[YOUR TASK] Set the records down again in full, exactly as they are, apart from the images.

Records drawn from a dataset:
■ ■ ■

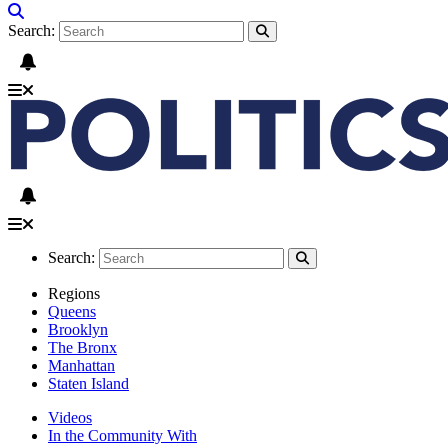
Search:
Search:
Regions
Queens
Brooklyn
The Bronx
Manhattan
Staten Island
Videos
In the Community With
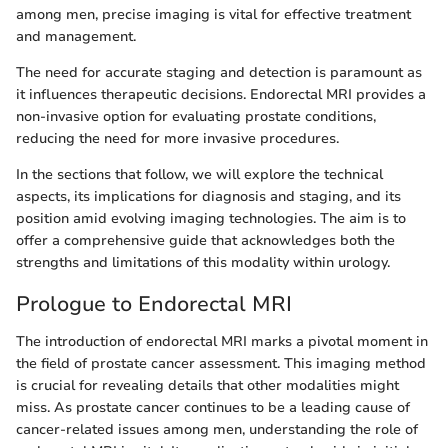
among men, precise imaging is vital for effective treatment
and management.
The need for accurate staging and detection is paramount as
it influences therapeutic decisions. Endorectal MRI provides a
non-invasive option for evaluating prostate conditions,
reducing the need for more invasive procedures.
In the sections that follow, we will explore the technical
aspects, its implications for diagnosis and staging, and its
position amid evolving imaging technologies. The aim is to
offer a comprehensive guide that acknowledges both the
strengths and limitations of this modality within urology.
Prologue to Endorectal MRI
The introduction of endorectal MRI marks a pivotal moment in
the field of prostate cancer assessment. This imaging method
is crucial for revealing details that other modalities might
miss. As prostate cancer continues to be a leading cause of
cancer-related issues among men, understanding the role of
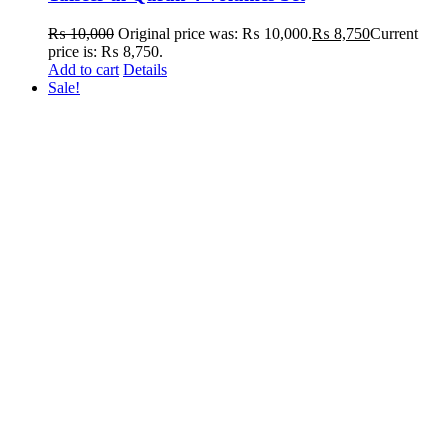
₨
10,000
Original price was: ₨ 10,000.
₨
8,750
Current
price is: ₨ 8,750.
Add to cart
Details
Sale!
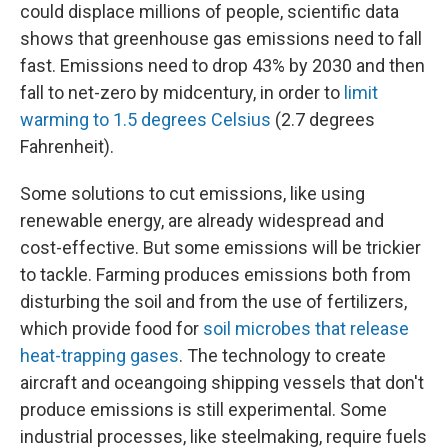
could displace millions of people, scientific data
shows that greenhouse gas emissions need to fall
fast. Emissions need to drop 43% by 2030 and then
fall to net-zero by midcentury, in order to
limit
warming to 1.5 degrees Celsius
(2.7 degrees
Fahrenheit).
Some solutions to cut emissions, like using
renewable energy, are already widespread and
cost-effective. But some emissions will be trickier
to tackle. Farming produces emissions both from
disturbing the soil and from the use of fertilizers,
which provide food for
soil microbes that release
heat-trapping gases
. The technology to create
aircraft and oceangoing shipping vessels that don't
produce emissions is still experimental. Some
industrial processes, like steelmaking, require fuels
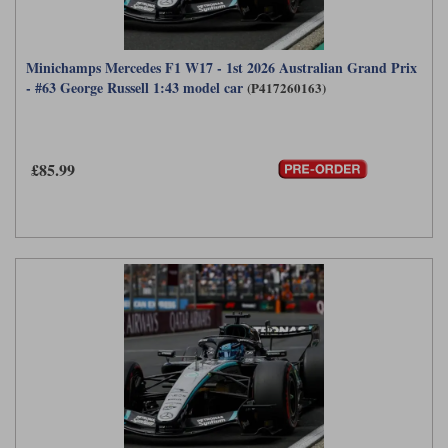
Minichamps Mercedes F1 W17 - 1st 2026 Australian Grand Prix
- #63 George Russell 1:43 model car
(P417260163)
£85.99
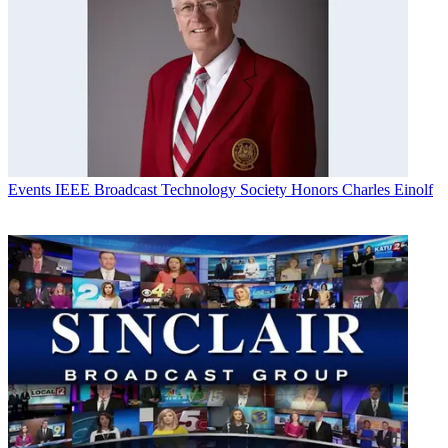
Events
IEEE Broadcast Technology Society Honors Charles Einolf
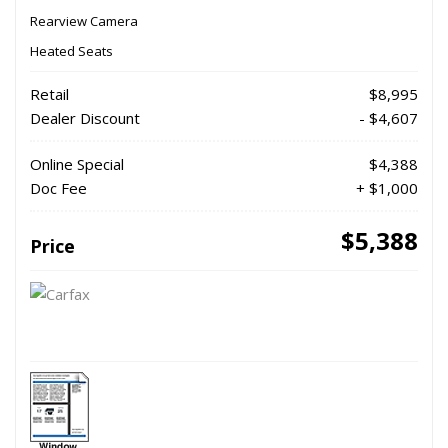
Rearview Camera
Heated Seats
Retail
$8,995
Dealer Discount
- $4,607
Online Special
$4,388
Doc Fee
+ $1,000
$5,388
Price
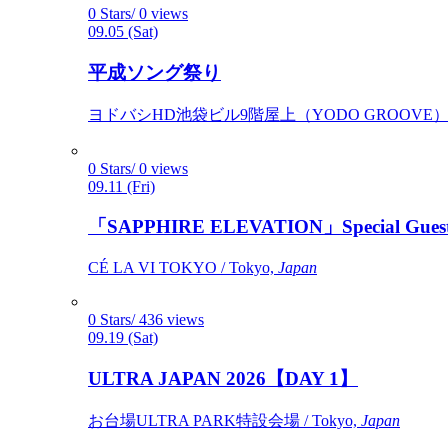
0 Stars/ 0 views
09.05 (Sat)
平成ソング祭り
ヨドバシHD池袋ビル9階屋上（YODO GROOVE） / 
0 Stars/ 0 views
09.11 (Fri)
「SAPPHIRE ELEVATION」Special Gues
CÉ LA VI TOKYO / Tokyo,
Japan
0 Stars/ 436 views
09.19 (Sat)
ULTRA JAPAN 2026【DAY 1】
お台場ULTRA PARK特設会場 / Tokyo,
Japan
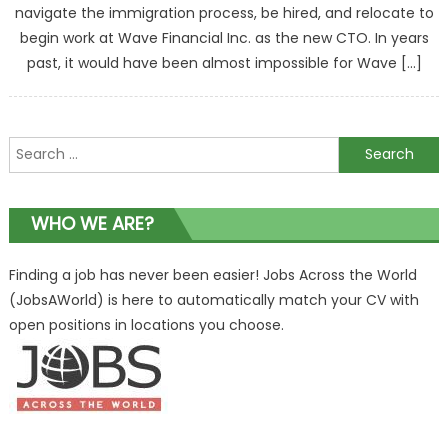
navigate the immigration process, be hired, and relocate to
begin work at Wave Financial Inc. as the new CTO. In years
past, it would have been almost impossible for Wave […]
Search
for:
WHO WE ARE?
Finding a job has never been easier! Jobs Across the World
(JobsAWorld) is here to automatically match your CV with
open positions in locations you choose.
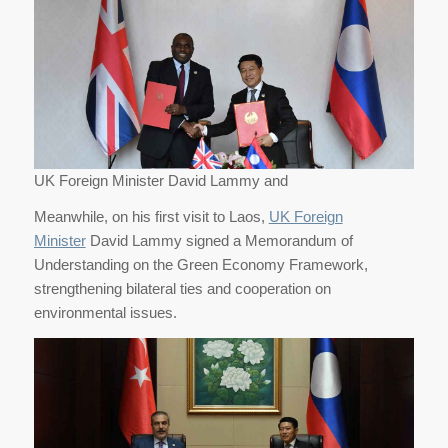
UK Foreign Minister David Lammy and
Meanwhile, on his first visit to Laos,
UK Foreign
Minister
David Lammy signed a Memorandum of
Understanding on the Green Economy Framework,
strengthening bilateral ties and cooperation on
environmental issues.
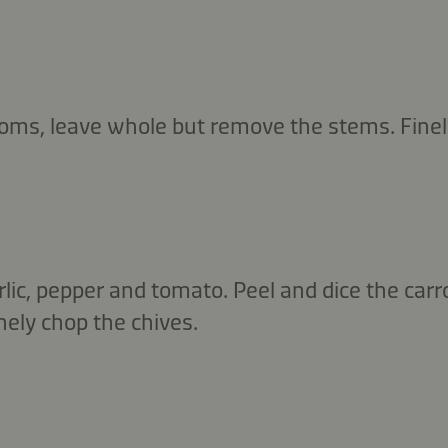
ms, leave whole but remove the stems. Finel
rlic, pepper and tomato. Peel and dice the carr
nely chop the chives.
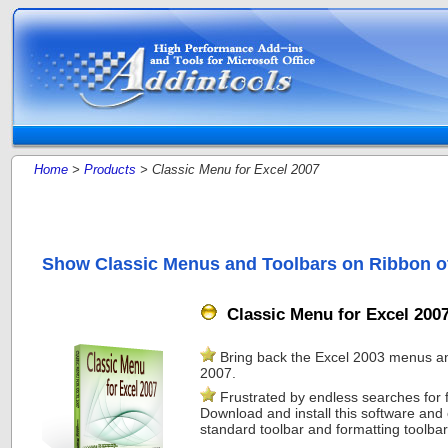
Home
>
Products
> Classic Menu for Excel 2007
Show Classic Menus and Toolbars on Ribbon of
Classic Menu for Excel 200
Bring back the Excel 2003 menus and
2007.
Frustrated by endless searches for
Download and install this software and 
standard toolbar and formatting toolbar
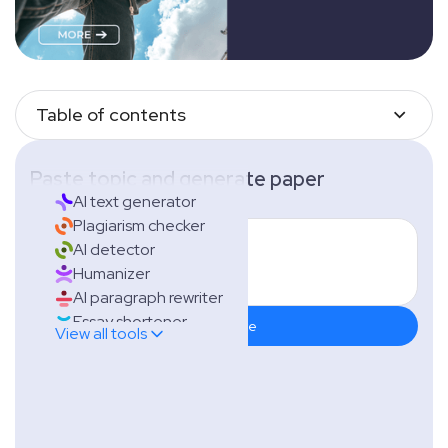
Table of contents
Paste topic and generate paper
AI text generator
Plagiarism checker
AI detector
Humanizer
AI paragraph rewriter
Essay shortener
Generate
View all tools
Essay extender
Citation generator
Grammar checker
Thesis generator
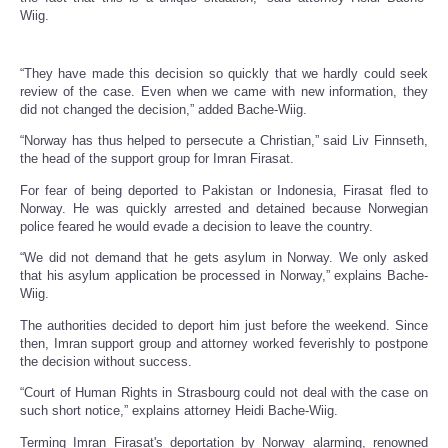
Wiig.
“They have made this decision so quickly that we hardly could seek
review of the case. Even when we came with new information, they
did not changed the decision,” added Bache-Wiig.
“Norway has thus helped to persecute a Christian,” said Liv Finnseth,
the head of the support group for Imran Firasat.
For fear of being deported to Pakistan or Indonesia, Firasat fled to
Norway. He was quickly arrested and detained because Norwegian
police feared he would evade a decision to leave the country.
“We did not demand that he gets asylum in Norway. We only asked
that his asylum application be processed in Norway,” explains Bache-
Wiig.
The authorities decided to deport him just before the weekend. Since
then, Imran support group and attorney worked feverishly to postpone
the decision without success.
“Court of Human Rights in Strasbourg could not deal with the case on
such short notice,” explains attorney Heidi Bache-Wiig.
Terming Imran Firasat's deportation by Norway alarming, renowned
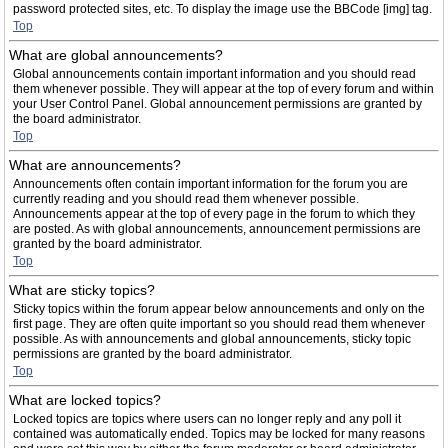
password protected sites, etc. To display the image use the BBCode [img] tag.
Top
What are global announcements?
Global announcements contain important information and you should read
them whenever possible. They will appear at the top of every forum and within
your User Control Panel. Global announcement permissions are granted by
the board administrator.
Top
What are announcements?
Announcements often contain important information for the forum you are
currently reading and you should read them whenever possible.
Announcements appear at the top of every page in the forum to which they
are posted. As with global announcements, announcement permissions are
granted by the board administrator.
Top
What are sticky topics?
Sticky topics within the forum appear below announcements and only on the
first page. They are often quite important so you should read them whenever
possible. As with announcements and global announcements, sticky topic
permissions are granted by the board administrator.
Top
What are locked topics?
Locked topics are topics where users can no longer reply and any poll it
contained was automatically ended. Topics may be locked for many reasons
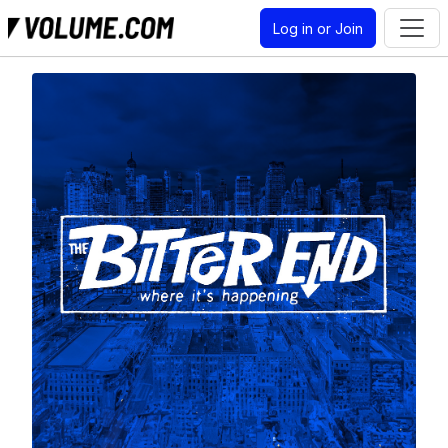
Log in or Join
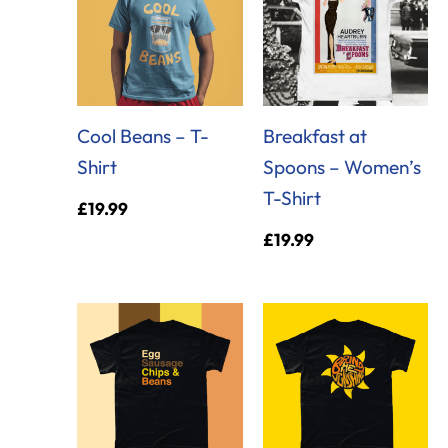
Cool Beans – T-
Breakfast at
Shirt
Spoons – Women’s
T-Shirt
£
19.99
£
19.99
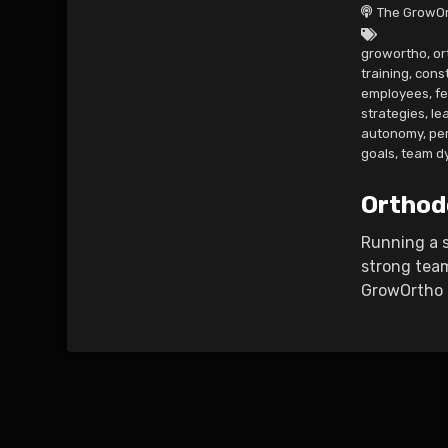
The GrowOr
growortho
,
or
training
,
cons
employees
,
f
strategies
,
le
autonomy
,
pe
goals
,
team d
Orthod
Running a s
strong team
GrowOrtho P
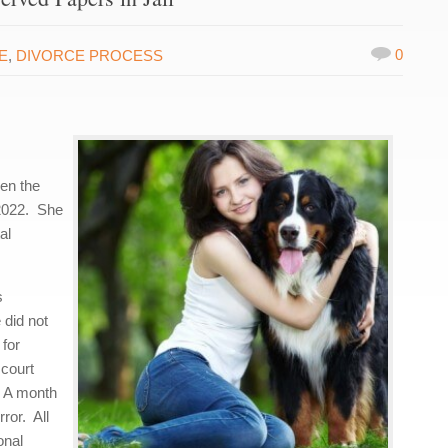
0
E
,
DIVORCE PROCESS
en the
 2022. She
al
s
 did not
 for
 court
. A month
rror. All
onal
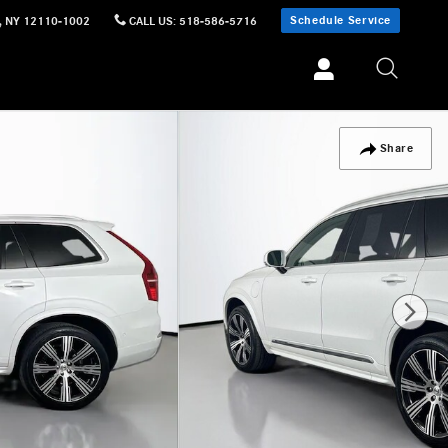
Schedule Service
,
NY
12110-1002
CALL US
:
518-586-5716
Share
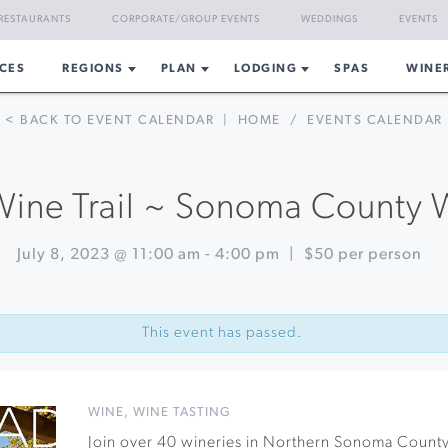
RESTAURANTS
CORPORATE/GROUP EVENTS
WEDDINGS
EVENTS
CES
REGIONS
PLAN
LODGING
SPAS
WINE
< BACK TO EVENT CALENDAR
|
HOME
/
EVENTS CALENDAR
ine Trail ~ Sonoma County 
July 8, 2023 @ 11:00 am
-
4:00 pm
|
$50 per person
This event has passed.
WINE
,
WINE TASTING
Join over 40 wineries in Northern Sonoma County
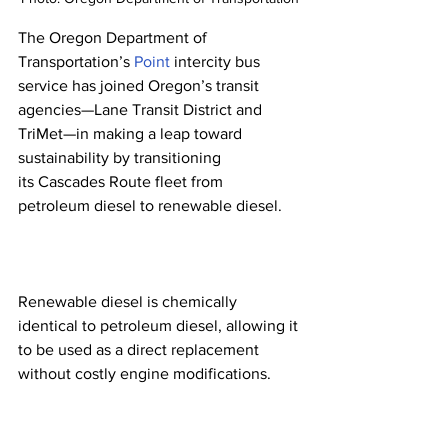
The Oregon Department of 
Transportation’s 
Point
 intercity bus 
service has joined Oregon’s transit 
agencies—Lane Transit District and 
TriMet—in making a leap toward 
sustainability by transitioning 
its Cascades Route fleet from 
petroleum diesel to renewable diesel.
Renewable diesel is chemically 
identical to petroleum diesel, allowing it 
to be used as a direct replacement 
without costly engine modifications.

■ ■ ■

[EXERCISE RESPONSE]
Search:
Search:
Regions
Queens
Brooklyn
The Bronx
Manhattan
Staten Island
Videos
In the Community With
among men, precise imaging is vital for effective treatment
and management.
The need for accurate staging and detection is paramount as
it influences therapeutic decisions. Endorectal MRI provides a
non-invasive option for evaluating prostate conditions,
reducing the need for more invasive procedures.
In the sections that follow, we will explore the technical
aspects, its implications for diagnosis and staging, and its
position amid evolving imaging technologies. The aim is to
offer a comprehensive guide that acknowledges both the
strengths and limitations of this modality within urology.
Prologue to Endorectal MRI
The introduction of endorectal MRI marks a pivotal moment in
the field of prostate cancer assessment. This imaging method
is crucial for revealing details that other modalities might
miss. As prostate cancer continues to be a leading cause of
cancer-related issues among men, understanding the role of
₨
10,000
Original price was: ₨ 10,000.
₨
8,750
Current
price is: ₨ 8,750.
Add to cart
Details
Sale!
could displace millions of people, scientific data
shows that greenhouse gas emissions need to fall
fast. Emissions need to drop 43% by 2030 and then
fall to net-zero by midcentury, in order to
limit
warming to 1.5 degrees Celsius
(2.7 degrees
Fahrenheit).
Some solutions to cut emissions, like using
renewable energy, are already widespread and
cost-effective. But some emissions will be trickier
to tackle. Farming produces emissions both from
disturbing the soil and from the use of fertilizers,
which provide food for
soil microbes that release
heat-trapping gases
. The technology to create
aircraft and oceangoing shipping vessels that don't
produce emissions is still experimental. Some
industrial processes, like steelmaking, require fuels
Minichamps Mercedes F1 W17 - 1st 2026 Australian Grand Prix
- #63 George Russell 1:43 model car
(P417260163)
£85.99
Events
IEEE Broadcast Technology Society Honors Charles Einolf
Rearview Camera
Heated Seats
Retail
$8,995
Dealer Discount
- $4,607
Online Special
$4,388
Doc Fee
+ $1,000
$5,388
Price
0 Stars/ 0 views
09.05 (Sat)
平成ソング祭り
ヨドバシHD池袋ビル9階屋上（YODO GROOVE） / 
0 Stars/ 0 views
09.11 (Fri)
「SAPPHIRE ELEVATION」Special Gues
CÉ LA VI TOKYO / Tokyo,
Japan
0 Stars/ 436 views
09.19 (Sat)
ULTRA JAPAN 2026【DAY 1】
お台場ULTRA PARK特設会場 / Tokyo,
Japan
navigate the immigration process, be hired, and relocate to
begin work at Wave Financial Inc. as the new CTO. In years
past, it would have been almost impossible for Wave […]
Search
for:
WHO WE ARE?
Finding a job has never been easier! Jobs Across the World
(JobsAWorld) is here to automatically match your CV with
open positions in locations you choose.
UK Foreign Minister David Lammy and
Meanwhile, on his first visit to Laos,
UK Foreign
Minister
David Lammy signed a Memorandum of
Understanding on the Green Economy Framework,
strengthening bilateral ties and cooperation on
environmental issues.
ms, leave whole but remove the stems. Finel
rlic, pepper and tomato. Peel and dice the carr
nely chop the chives.
Home
>
Products
> Classic Menu for Excel 2007
Show Classic Menus and Toolbars on Ribbon of
Classic Menu for Excel 200
Bring back the Excel 2003 menus and
2007.
Frustrated by endless searches for
Download and install this software and 
standard toolbar and formatting toolbar
Table of contents
Paste topic and generate paper
AI text generator
Plagiarism checker
AI detector
Humanizer
AI paragraph rewriter
Essay shortener
Generate
View all tools
Essay extender
Citation generator
Grammar checker
Thesis generator
Wiig.
“They have made this decision so quickly that we hardly could seek
review of the case. Even when we came with new information, they
did not changed the decision,” added Bache-Wiig.
“Norway has thus helped to persecute a Christian,” said Liv Finnseth,
the head of the support group for Imran Firasat.
For fear of being deported to Pakistan or Indonesia, Firasat fled to
Norway. He was quickly arrested and detained because Norwegian
police feared he would evade a decision to leave the country.
“We did not demand that he gets asylum in Norway. We only asked
that his asylum application be processed in Norway,” explains Bache-
Wiig.
The authorities decided to deport him just before the weekend. Since
then, Imran support group and attorney worked feverishly to postpone
the decision without success.
“Court of Human Rights in Strasbourg could not deal with the case on
such short notice,” explains attorney Heidi Bache-Wiig.
Terming Imran Firasat's deportation by Norway alarming, renowned
password protected sites, etc. To display the image use the BBCode [img] tag.
Top
What are global announcements?
Global announcements contain important information and you should read
them whenever possible. They will appear at the top of every forum and within
your User Control Panel. Global announcement permissions are granted by
the board administrator.
Top
What are announcements?
Announcements often contain important information for the forum you are
currently reading and you should read them whenever possible.
Announcements appear at the top of every page in the forum to which they
are posted. As with global announcements, announcement permissions are
granted by the board administrator.
Top
What are sticky topics?
Sticky topics within the forum appear below announcements and only on the
first page. They are often quite important so you should read them whenever
possible. As with announcements and global announcements, sticky topic
permissions are granted by the board administrator.
Top
What are locked topics?
Locked topics are topics where users can no longer reply and any poll it
contained was automatically ended. Topics may be locked for many reasons
Log in or Join
Cool Beans – T-
Breakfast at
Shirt
Spoons – Women’s
T-Shirt
£
19.99
£
19.99
The GrowOr
growortho
,
or
training
,
cons
employees
,
f
strategies
,
le
autonomy
,
pe
goals
,
team d
Orthod
Running a s
strong team
GrowOrtho P
0
E
,
DIVORCE PROCESS
en the
 2022. She
al
s
 did not
 for
 court
. A month
rror. All
onal
Schedule Service
,
NY
12110-1002
CALL US
:
518-586-5716
Share
RESTAURANTS
CORPORATE/GROUP EVENTS
WEDDINGS
EVENTS
CES
REGIONS
PLAN
LODGING
SPAS
WINE
< BACK TO EVENT CALENDAR
|
HOME
/
EVENTS CALENDAR
ine Trail ~ Sonoma County 
July 8, 2023 @ 11:00 am
-
4:00 pm
|
$50 per person
This event has passed.
WINE
,
WINE TASTING
Join over 40 wineries in Northern Sonoma County
The Oregon Department of 
Transportation’s 
Point
 intercity bus 
service has joined Oregon’s transit 
agencies—Lane Transit District and 
TriMet—in making a leap toward 
sustainability by transitioning 
its Cascades Route fleet from 
petroleum diesel to renewable diesel.
Renewable diesel is chemically 
identical to petroleum diesel, allowing it 
to be used as a direct replacement 
without costly engine modifications.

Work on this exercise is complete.